I was struck by the display of community. Both mothers and fathers arrived first thing in the morning, and were served breakfast before beginning to work. Just like during harvesting when the women brought their own baskets for collecting corn, this time the men brought their own coa, a tool for digging. It was clear that this was a task that they had all done countless times; at Casa Hogar, in their own homes and the homes of their families and neighbors. The boys from Casa Hogar and their fathers formed a line and worked their way down the field and back up. The women drew water from the natural spring wells on the property and watered the individual seeds. It was a little comical to see the variety of carrying utensils, 5 gallon paint buckets, pitchers, buckets of all sizes, and cream containers.

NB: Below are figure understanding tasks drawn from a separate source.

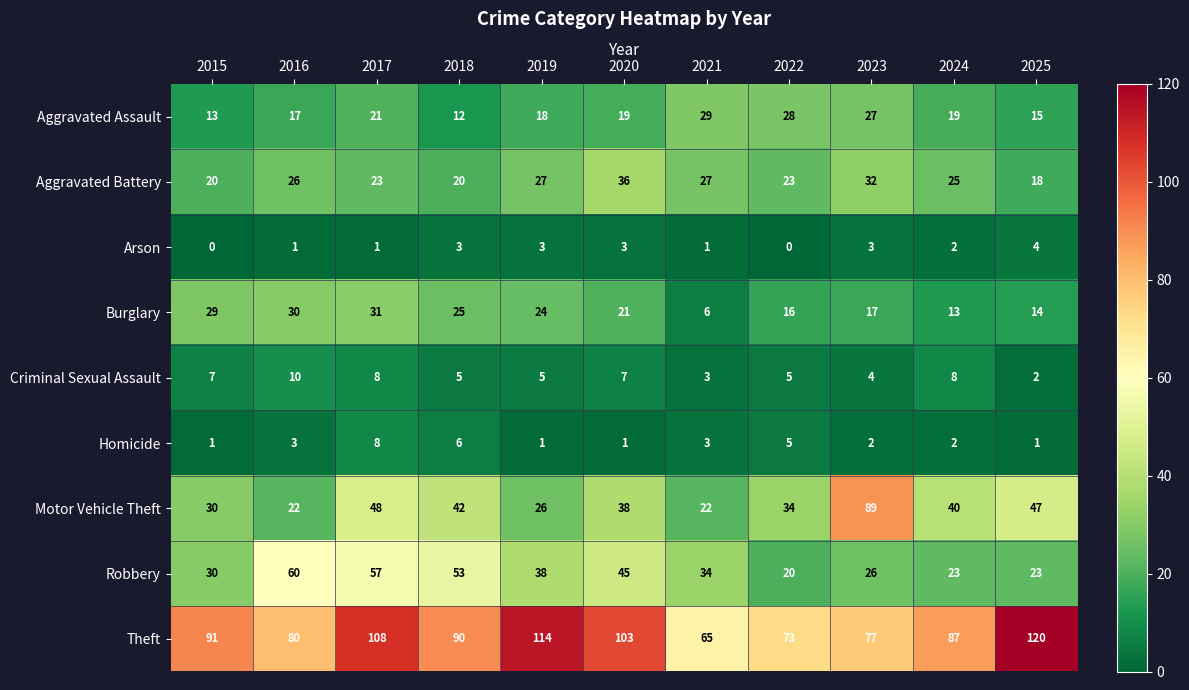

What value does the Homicide series have at 2022?

5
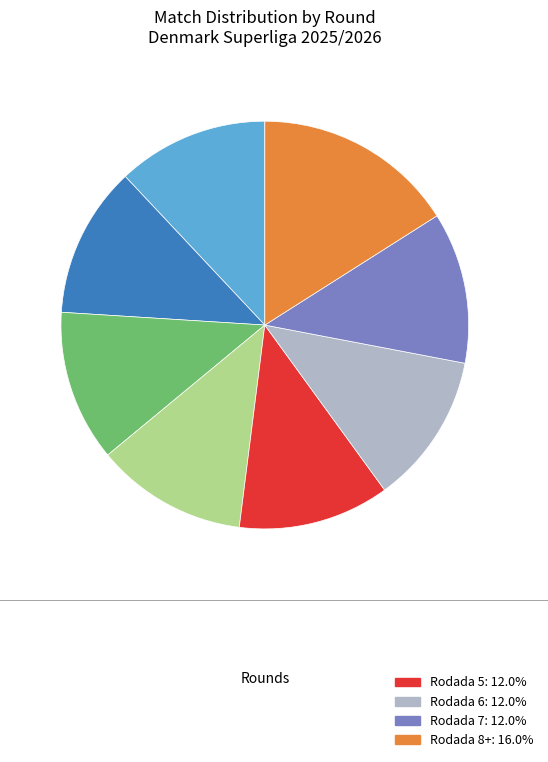

Does any single category account for the majority?

No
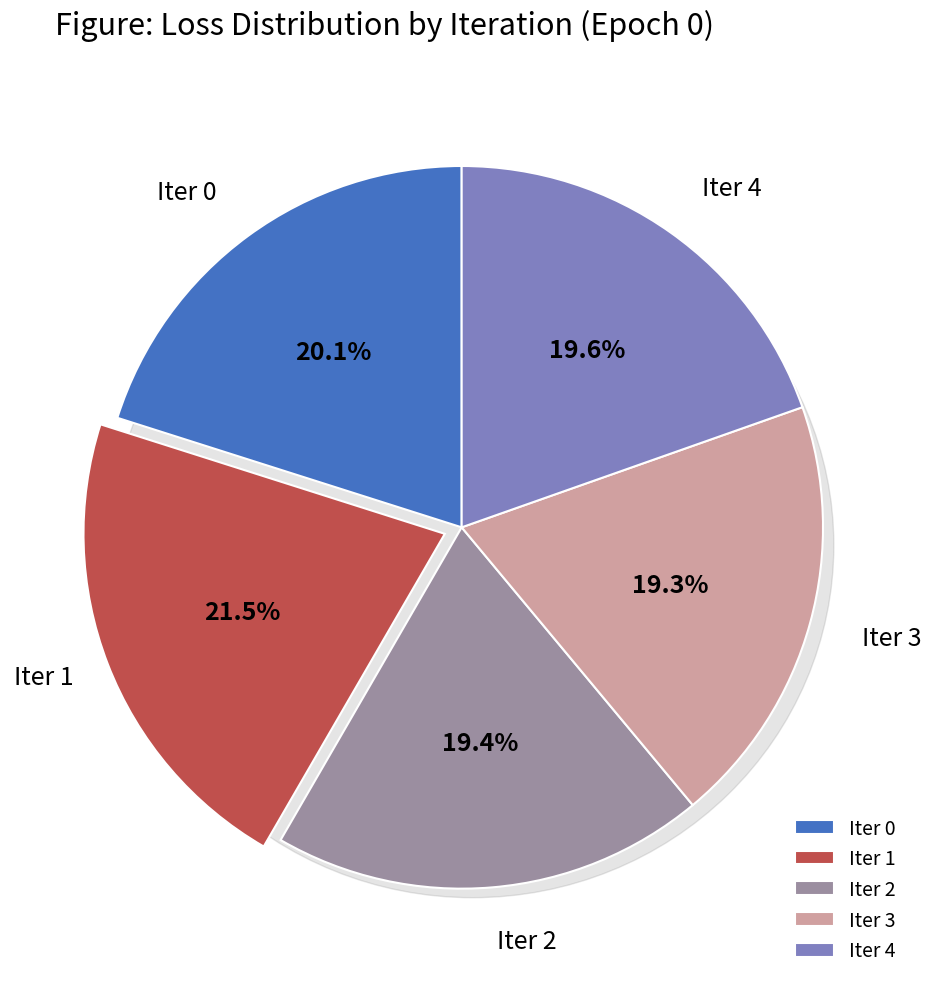

Does Iter 2 represent more than half of the total?

No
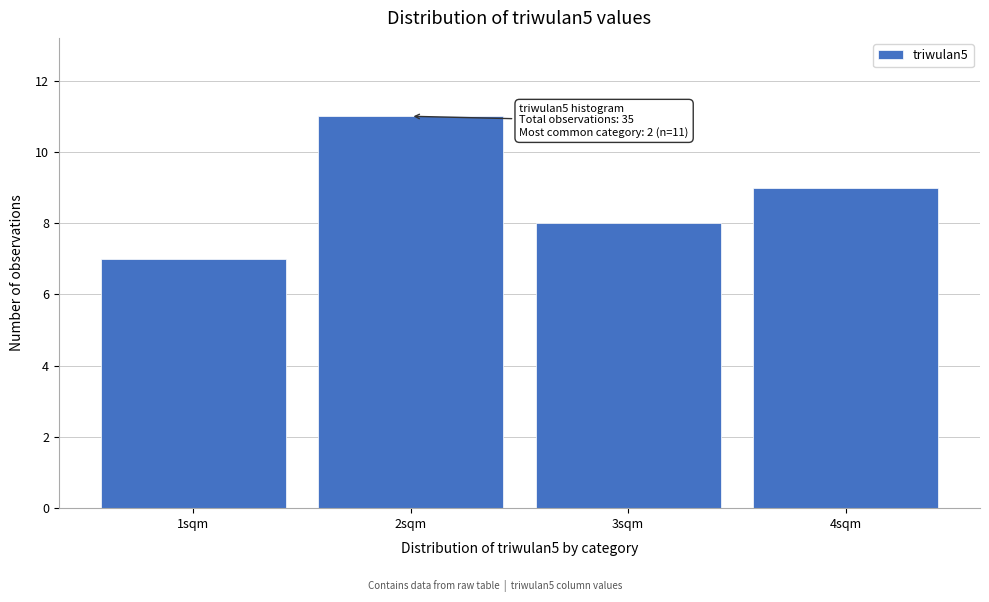

Which range on the x-axis has the tallest bar?

1.5 to 2.5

I listened to the women and girls slip effortlessly between Spanish and Mixteco and was reminded again, that this process of planting and harvesting is old, and these people have been planting corn for a very long time.
As nice as all that sounds, it is definitely hard work. There’s not much shade in a corn field and the sun is hot! Don’t be fooled by the people wearing sweaters, they are for protection from the sun, not warmth! The men worked hard digging the holes with one end of their coa, and using the other end to make a hole for the seeds. Although watering may not sound like hard work, those 5 gallon buckets seem to get heavier the farther you have to carry them. When I asked one of the girls if her family planted corn, the answer was the kind of yes that you only get from a teenager…. Yes, we plant corn… (and I’m tired of it). I think some of the adults were entertained by the idea of me, a gringa, being there. In the US, they don’t work like this, do they?, they asked, already knowing the answer. And then they asked if I was going to drink some pulque with them. (Pulque is an alcoholic beverage made from the magey plant) I thought it was a joke until someone handed me a glass! The day ended with a delicious chicken dinner, which tasted even better after hard work.
For me, the best part was the realization that more than just seeing this tradition, I was a part of it. Yes, I helped carry water, but not just that. These are the boys and girls that I’ve lived with and worked with for the last 6 months. Many of their parents I’d met before. I have had the privilege of being a part of their community, even if just for a short time.